Conclusions and perspectives

Overall, our time-course study of the paired arterial and venous metabolomes across the intestine and liver of HFHS-fed minipigs provided original information about the subtle metabolic regulation taking place during the onset of obesity and insulin resistance10,25. Further, our high-throughput approach allowed reflecting the metabolic activity of these organs by providing unique information that could not be obtained by a single venous sampling.

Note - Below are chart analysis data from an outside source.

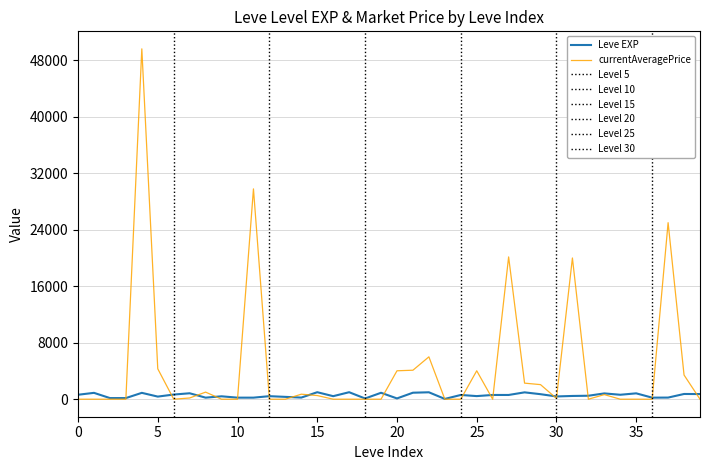

Does the chart have visible grid lines?

Yes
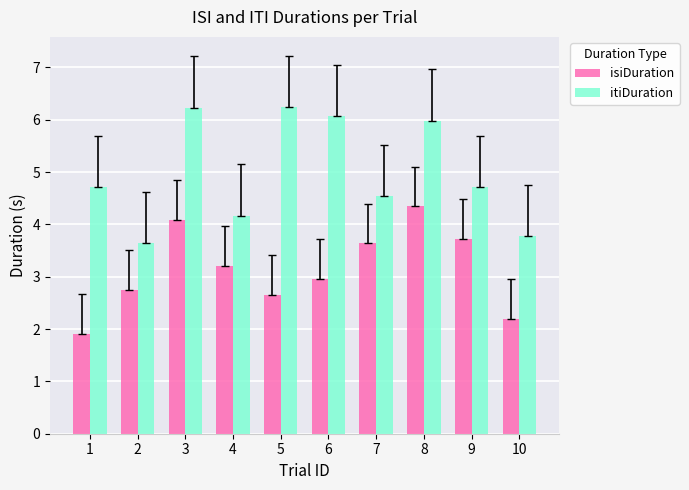

What is the minimum value shown in the chart?

1.9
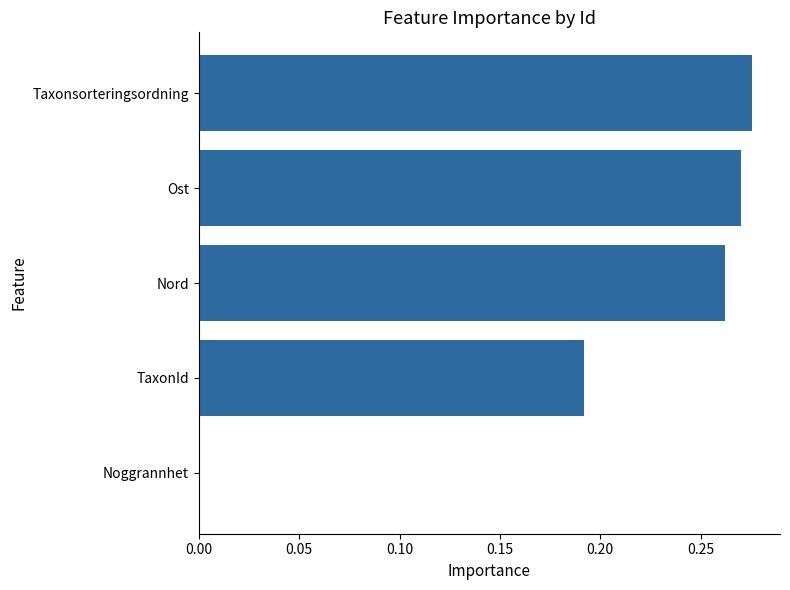

Are the bars horizontal?

Yes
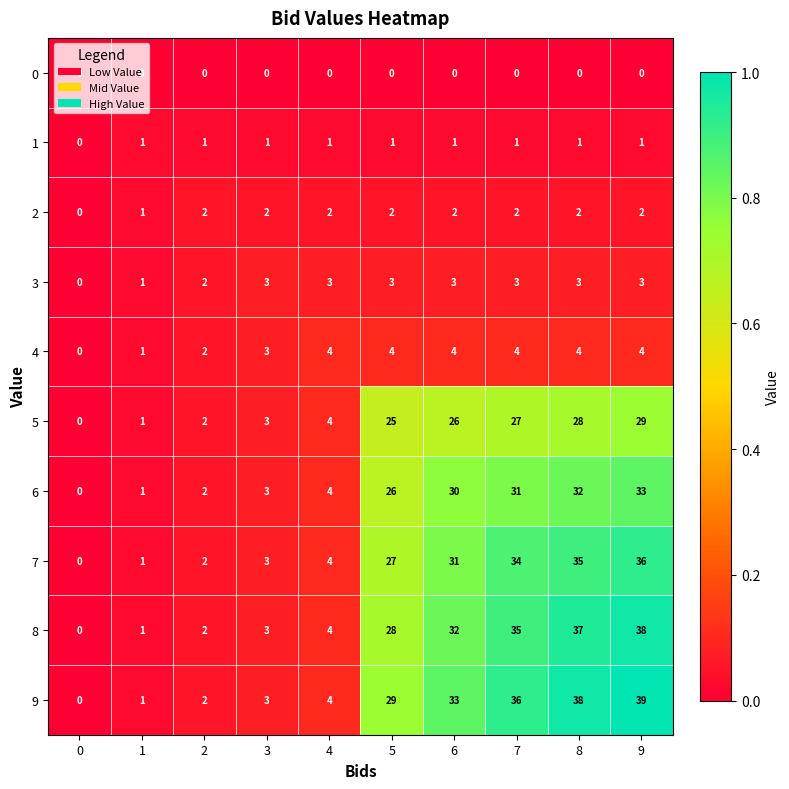

What is the greatest value displayed?

39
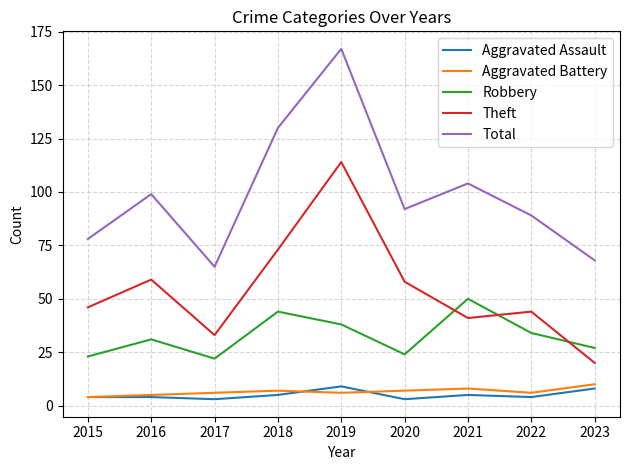

In Aggravated Battery, how many points are higher than both neighbors (excluding endpoints)?

2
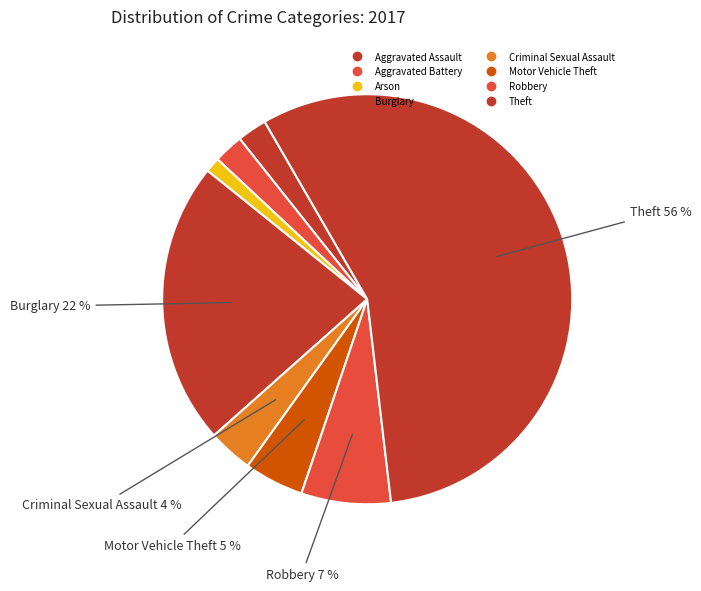

How many slices are in this pie chart?

8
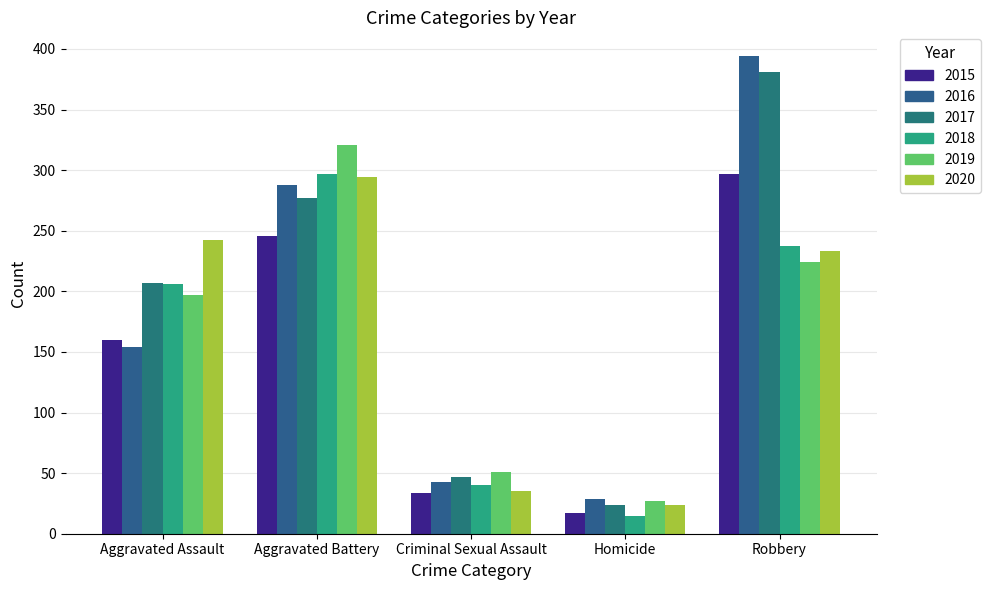

At how many categories does at least one series exceed 45?

4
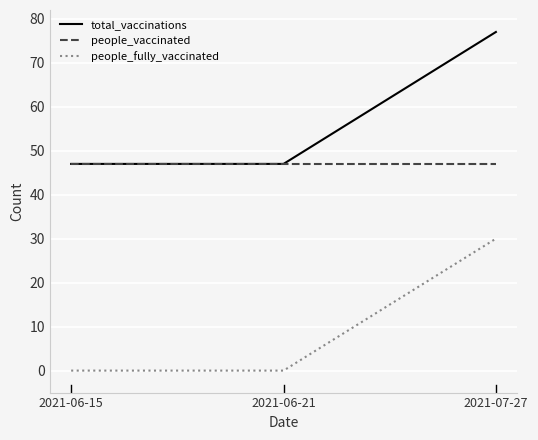

What is the approximate value of people_vaccinated at 2021-06-15?

47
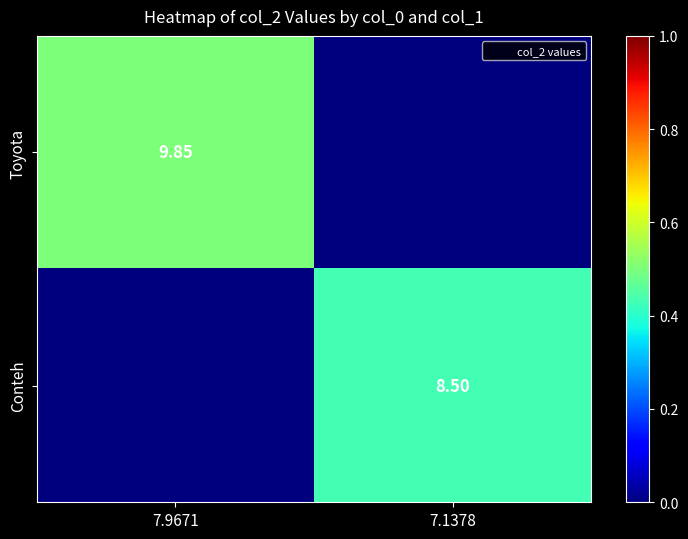

The Conteh series shows 5.3 at 7.1378. True or false?

False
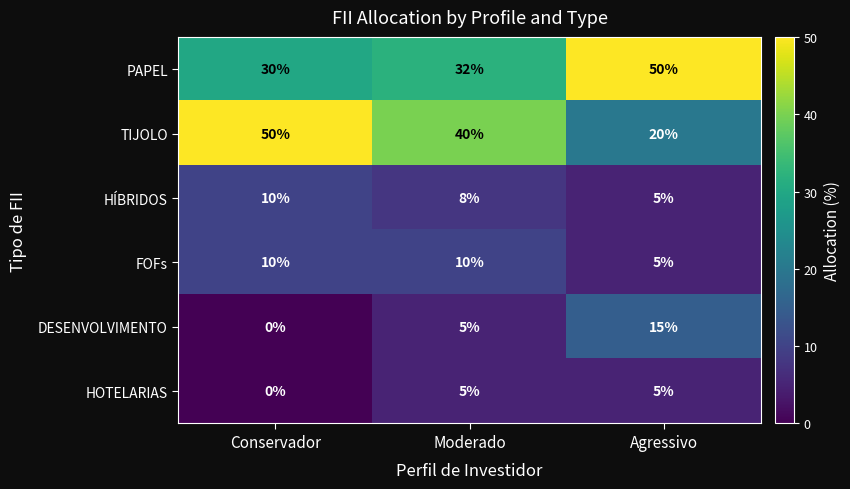

At which label does HÍBRIDOS first exceed 8?

Conservador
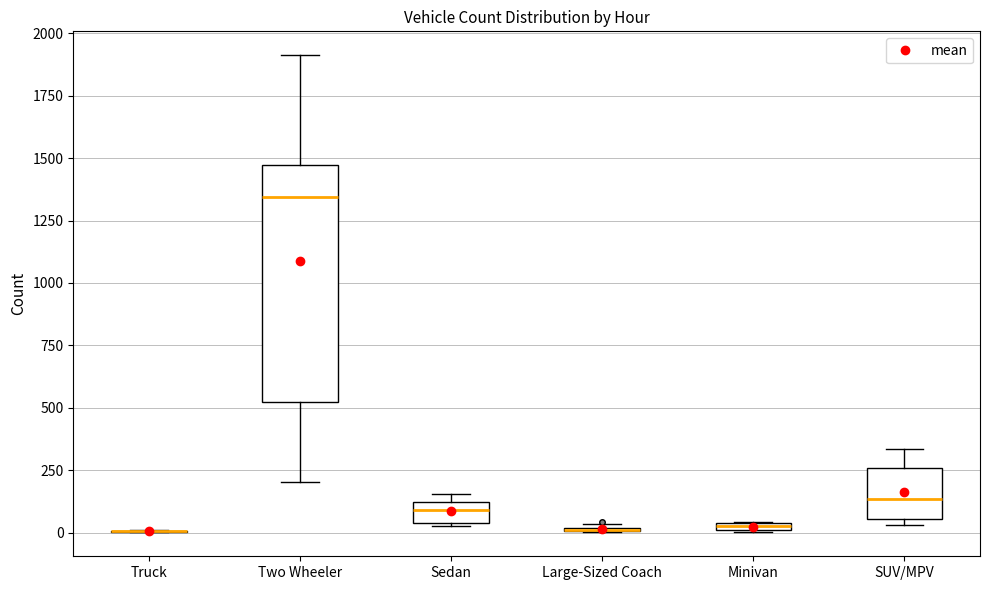

Where is the lower edge of the box for Minivan on the y-axis? The values are not printed on the chart, so give them approximately, as read against the axis.

0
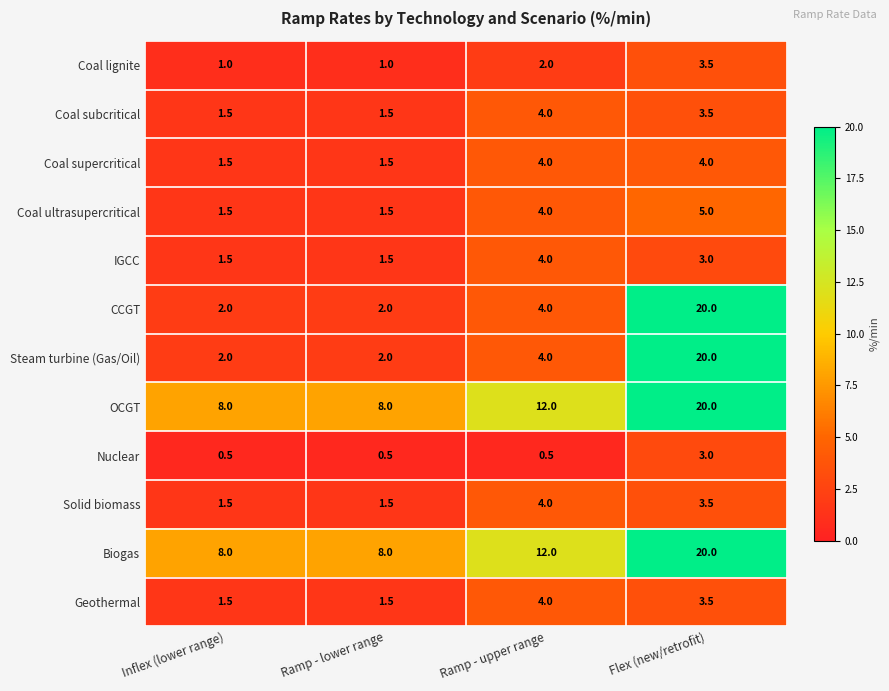

At how many categories does at least one series exceed 7?

4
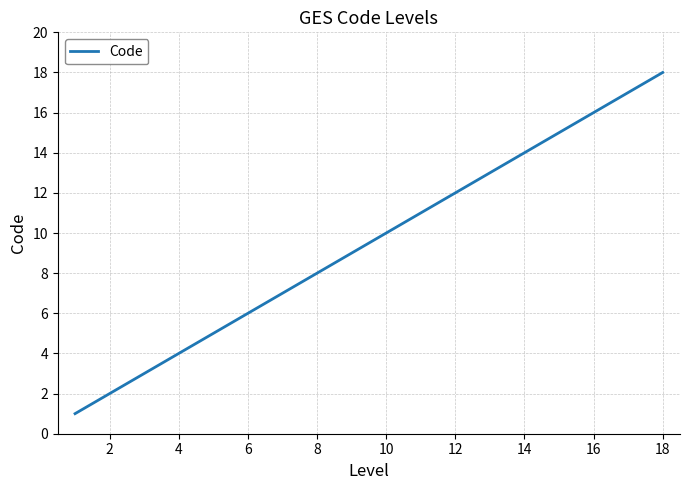

What is the maximum value shown in the chart?

18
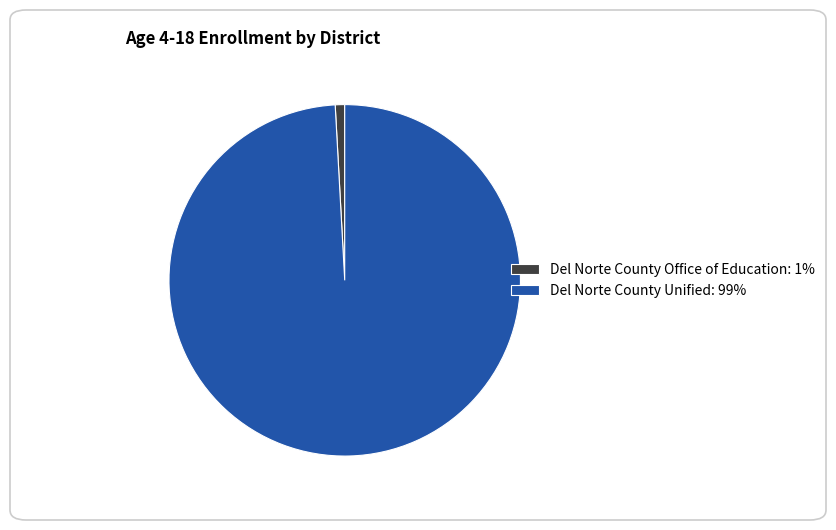

Which slice is the largest?

Del Norte County Unified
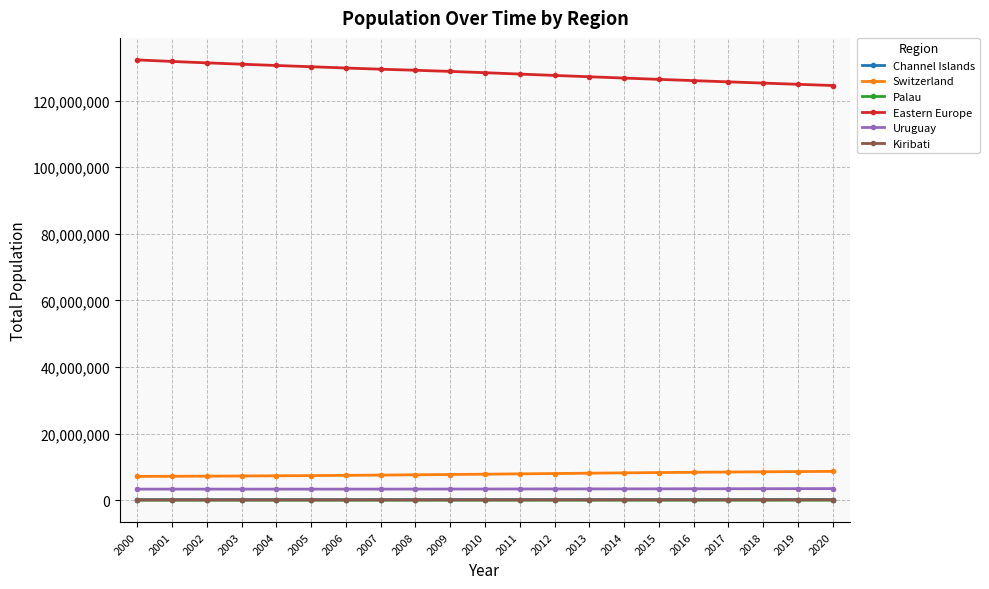

True or false: Kiribati and Palau intersect in this chart.

False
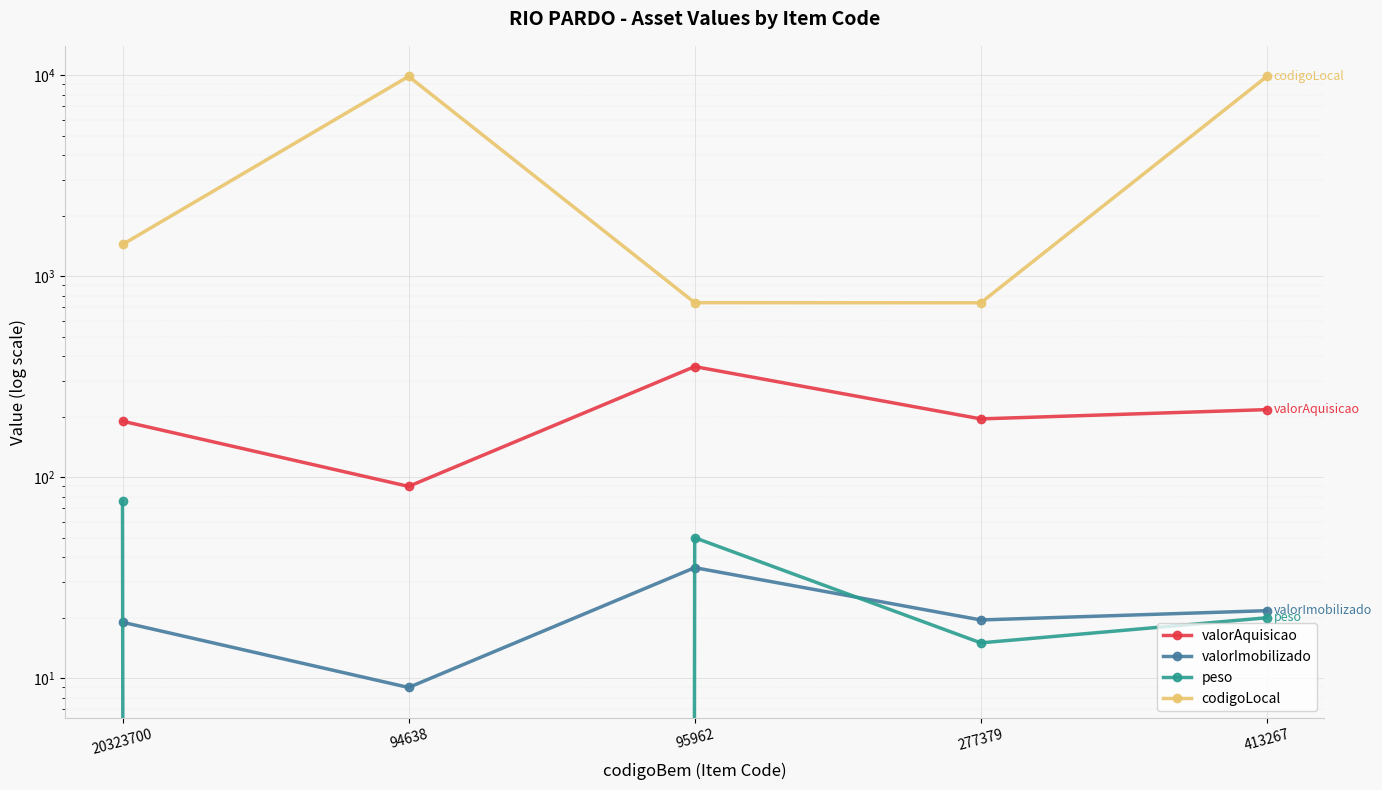

Reading left to right, what are all the values shown in this chart?

valorAquisicao: 20323700=190.0	94638=90.0	95962=355.0	277379=195.0	413267=216.9
valorImobilizado: 20323700=19.0	94638=9.0	95962=35.5	277379=19.5	413267=21.7
peso: 20323700=76.0	94638=0.0	95962=50.0	277379=15.0	413267=20.0
codigoLocal: 20323700=1437.0	94638=9851.0	95962=738.0	277379=737.0	413267=9851.0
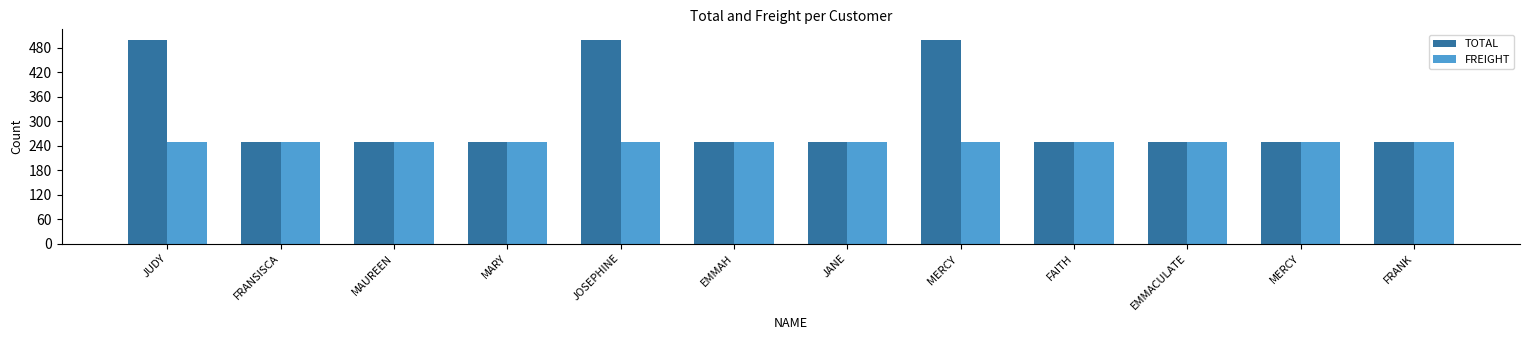

The value of TOTAL at MERCY  is 236. True or false?

False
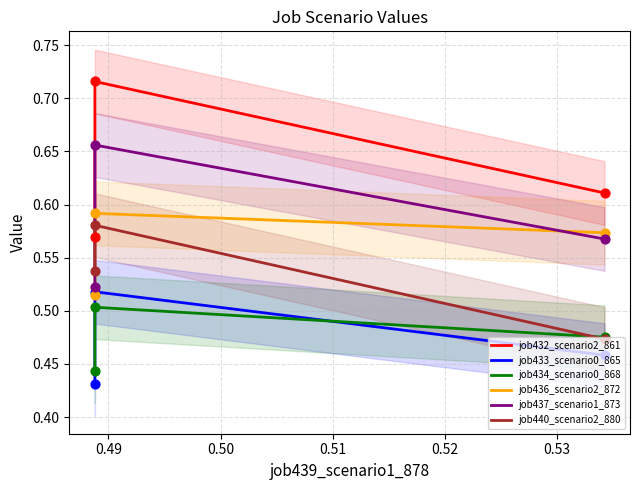

Which series has the largest total across all categories?

job432_scenario2_861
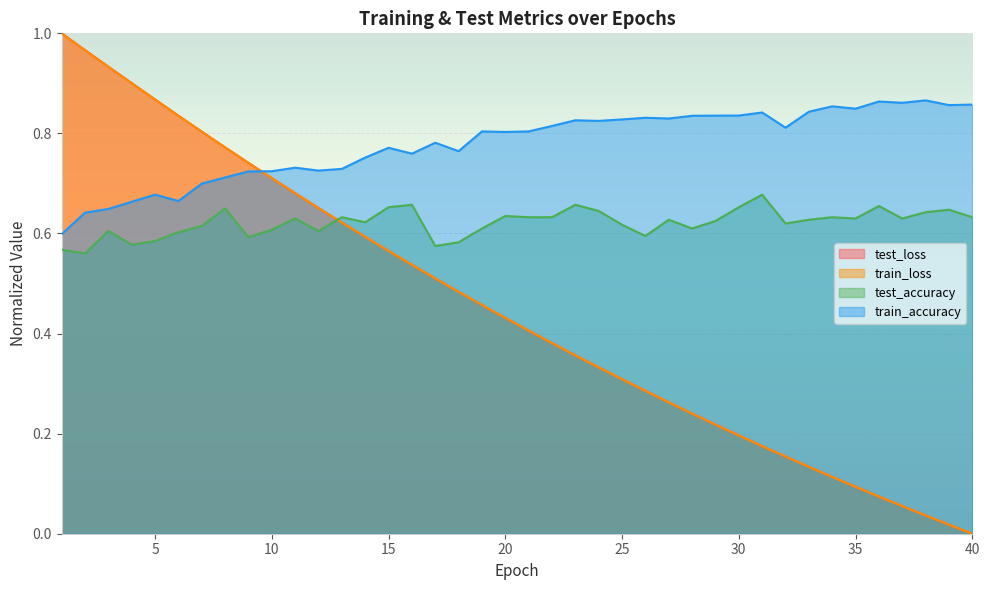

What are all the series names shown in the legend?

test_loss, train_loss, test_accuracy, train_accuracy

Our approach allowed characterizing the splanchnic area metabolism on healthy minipigs (Fig. 6), including the major role of the liver at the postabsorptive state as supplier of glucose to the peripheral organs, such as the intestine. This glucose output is thought to be fed by different substrates, including muscle-derived lactate and alanine, but also intestinal AA. Finally, we reported that in the absence of luminal nutrients, the intestine was largely taking up glutamine and glutamate, its preferred energy substrates, most likely from muscular and hepatic sources respectively. After two months of HFHS feeding and obesity onset, our study of A/V ratios of the metabolome highlighted three major features: first, the hepatic metabolism shifted from carbohydrate to lipid utilization; second, the energy demand of the intestine increased, resulting in an enhanced uptake of already (d0) used metabolites (glutamine, glutamate), and the recruitment of novel (d7) energy substrates, like choline and creatine; third, other metabolic changes, like the uptake of methionine and threonine were considered to be driven by an increased intestine turnover and epithelium development to cope with a new diet rich in energy and nutrients. Eventually, the unique combination of experimental and modelling-derived data suggested that HFHS feeding would be indirectly associated with modulations of original metabolic pathways, such tryptophan metabolism and fatty acid mitochondrial beta-oxidation, which may play an important role on lipid hepatic accumulation and whole-body insulin sensitivity.